(Chart comprehension data)
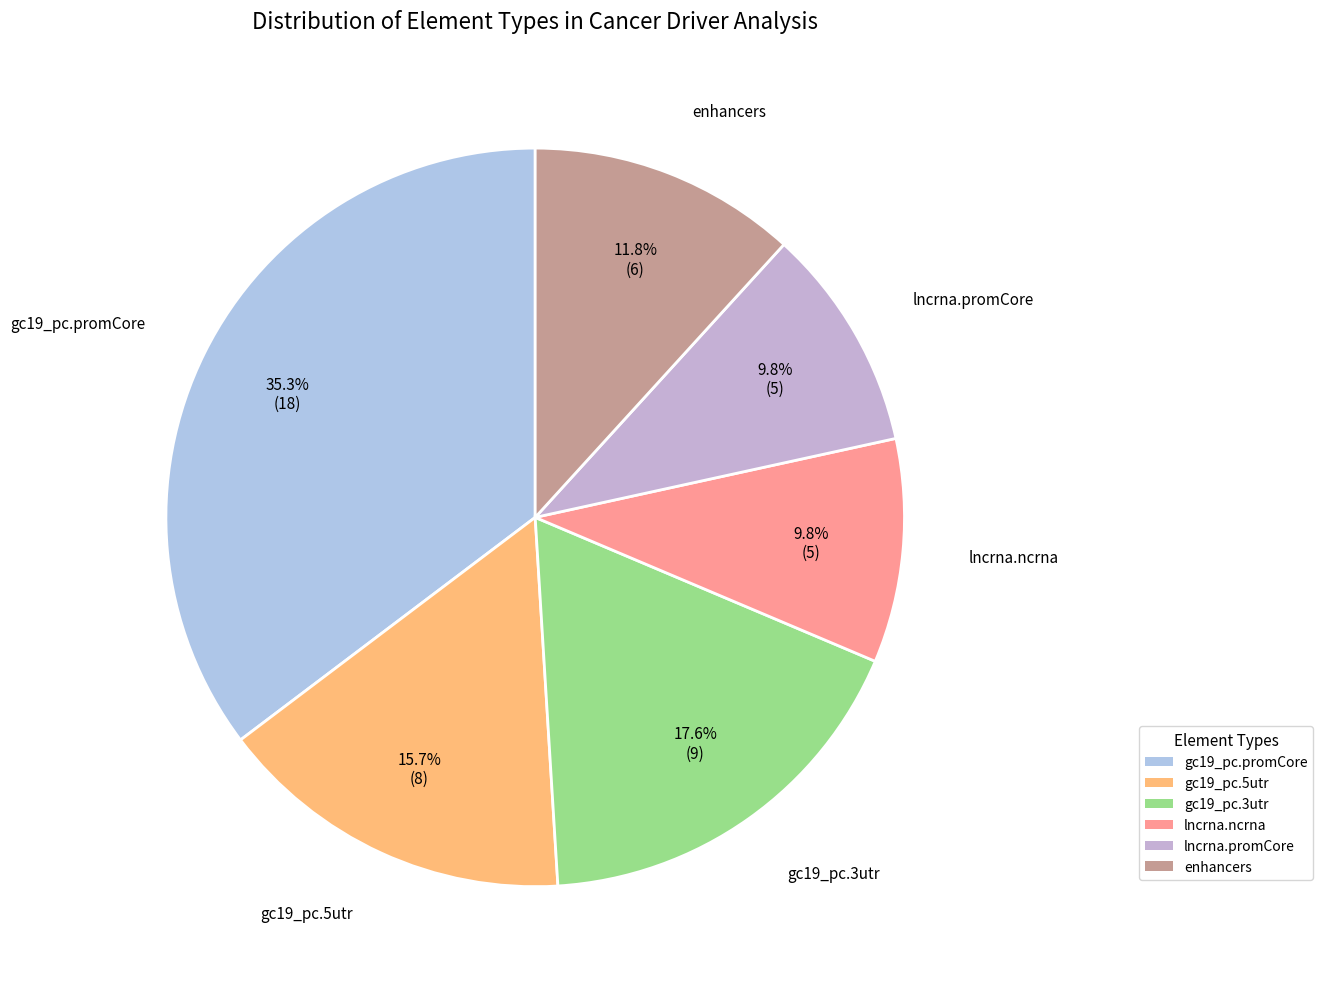

How many segments does this pie chart have?

6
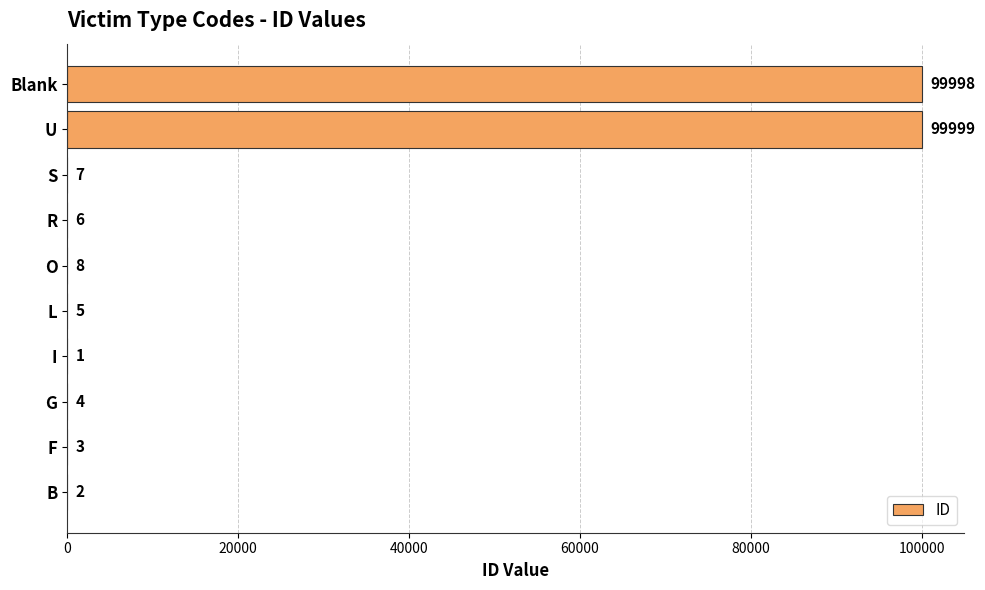

What is the maximum value shown in the chart?

99999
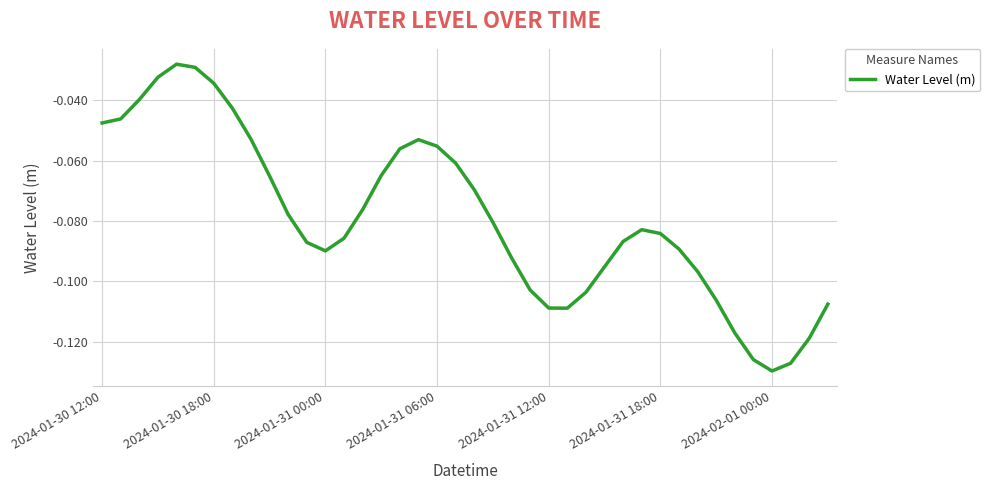

Is this an area chart (filled region under the line)?

No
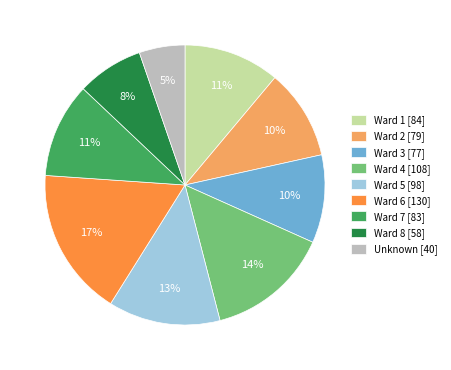

To the nearest percent, what is the combined percentage of Ward 6 and Unknown?

22%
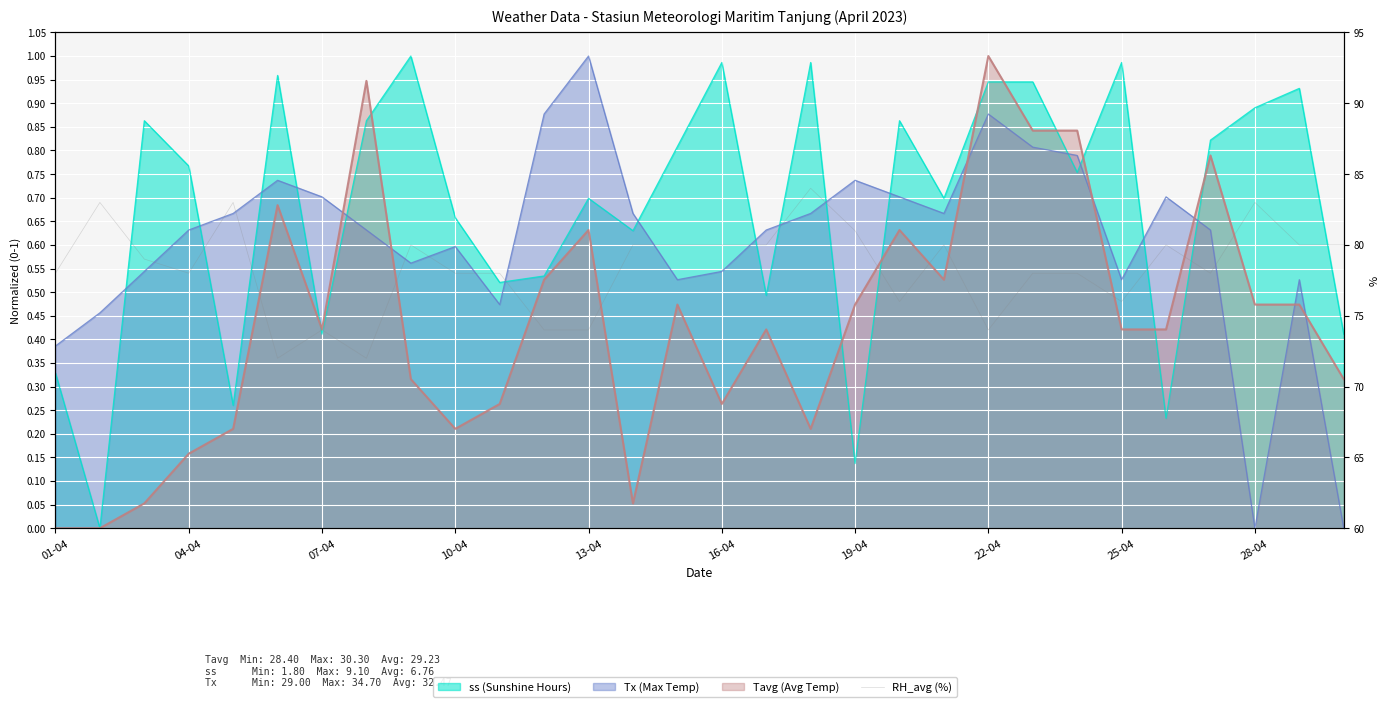

The value at 11 is 74. True or false?

True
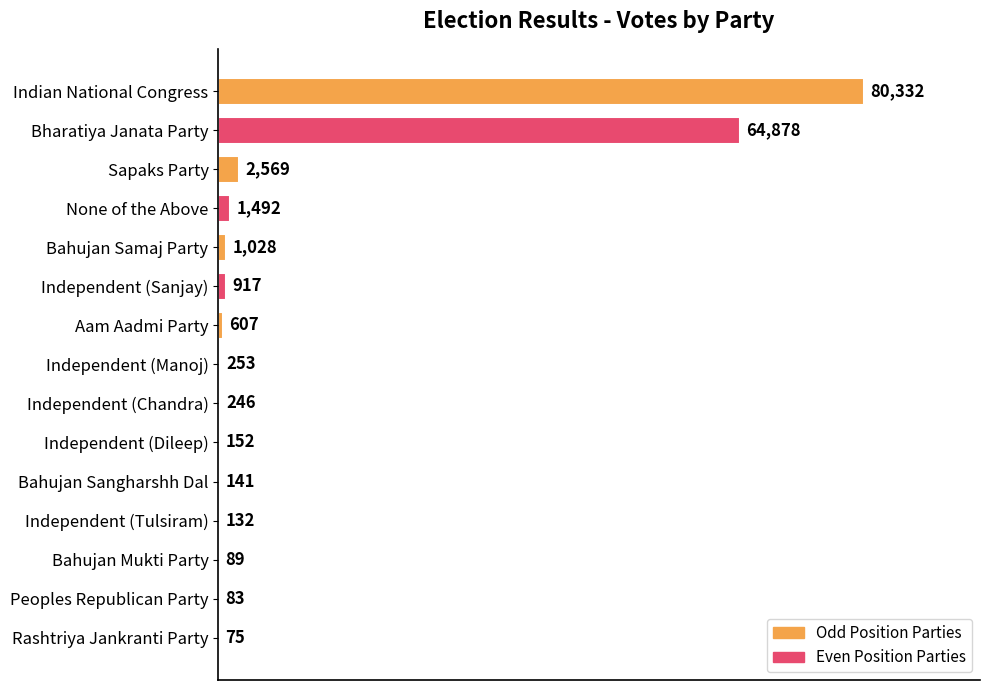

What is the sum of all values?

152994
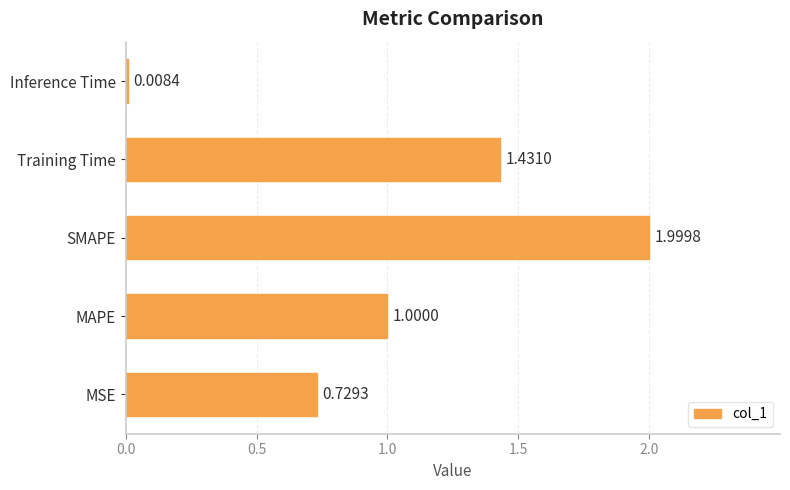

What is the ratio of the value at MSE to the value at SMAPE?

0.4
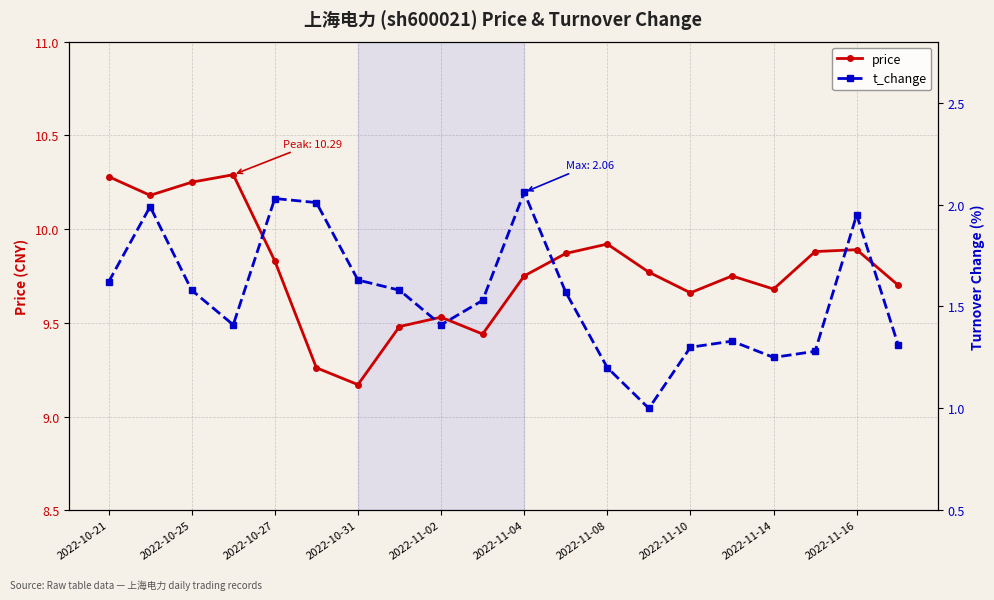

Reading right to left, extract all data points from this chart.

price: 9.7	9.9	9.9	9.7	9.8	9.7	9.8	9.9	9.9	9.8	9.4	9.5	9.5	9.2	9.3	9.8	10.3	10.2	10.2	10.3
t_change: 1.3	1.9	1.3	1.2	1.3	1.3	1.0	1.2	1.6	2.1	1.5	1.4	1.6	1.6	2.0	2.0	1.4	1.6	2.0	1.6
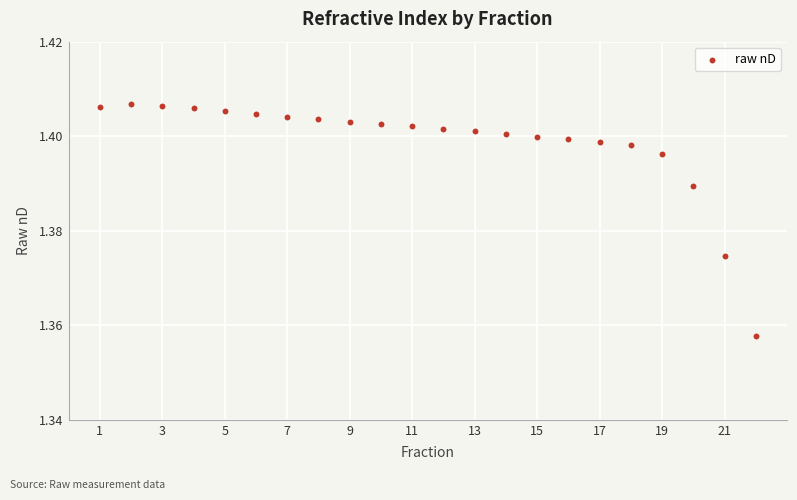

What is the range of X values (max minus min)?

21.0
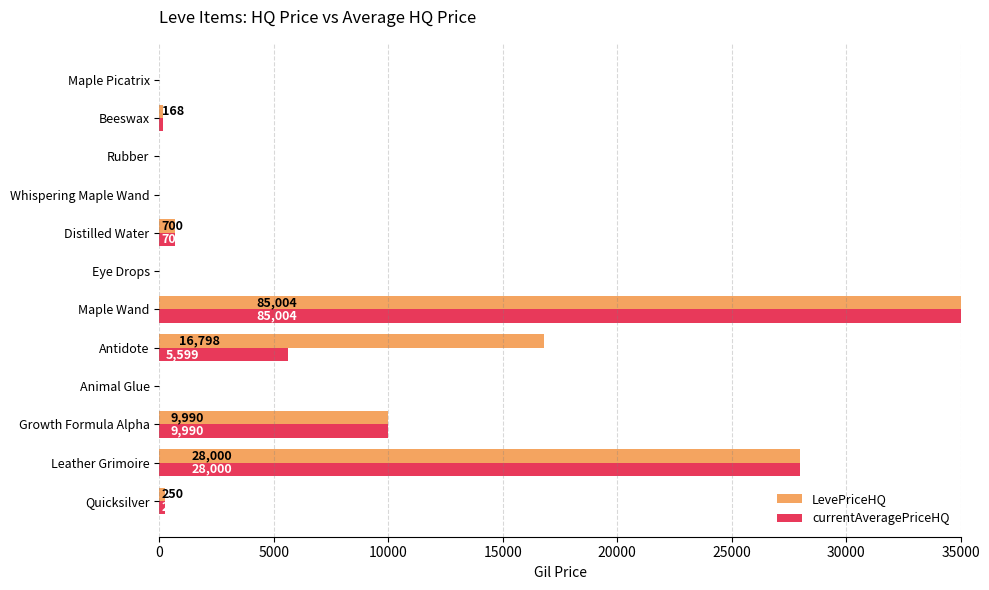

Reading right to left, extract all data points from this chart.

LevePriceHQ: 0.0	168.0	0.0	0.0	700.0	0.0	85004.5	16797.8	0.0	9990.0	28000.0	250.0
currentAveragePriceHQ: 0.0	168.0	0.0	0.0	700.0	0.0	85004.5	5599.2	0.0	9990.0	28000.0	250.0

PROBLEM REQUIREMENTS: Write out all of the material above word for word, leaving out the pictures.

TASK SOLUTION:
How many segments does this pie chart have?

6

What is the maximum value shown in the chart?

99999

Is this an area chart (filled region under the line)?

No

To the nearest percent, what is the combined percentage of Ward 6 and Unknown?

22%

The value at 11 is 74. True or false?

True

What is the sum of all values?

152994

What is the ratio of the value at MSE to the value at SMAPE?

0.4

Reading right to left, extract all data points from this chart.

price: 9.7	9.9	9.9	9.7	9.8	9.7	9.8	9.9	9.9	9.8	9.4	9.5	9.5	9.2	9.3	9.8	10.3	10.2	10.2	10.3
t_change: 1.3	1.9	1.3	1.2	1.3	1.3	1.0	1.2	1.6	2.1	1.5	1.4	1.6	1.6	2.0	2.0	1.4	1.6	2.0	1.6

What is the range of X values (max minus min)?

21.0

Reading right to left, extract all data points from this chart.

LevePriceHQ: 0.0	168.0	0.0	0.0	700.0	0.0	85004.5	16797.8	0.0	9990.0	28000.0	250.0
currentAveragePriceHQ: 0.0	168.0	0.0	0.0	700.0	0.0	85004.5	5599.2	0.0	9990.0	28000.0	250.0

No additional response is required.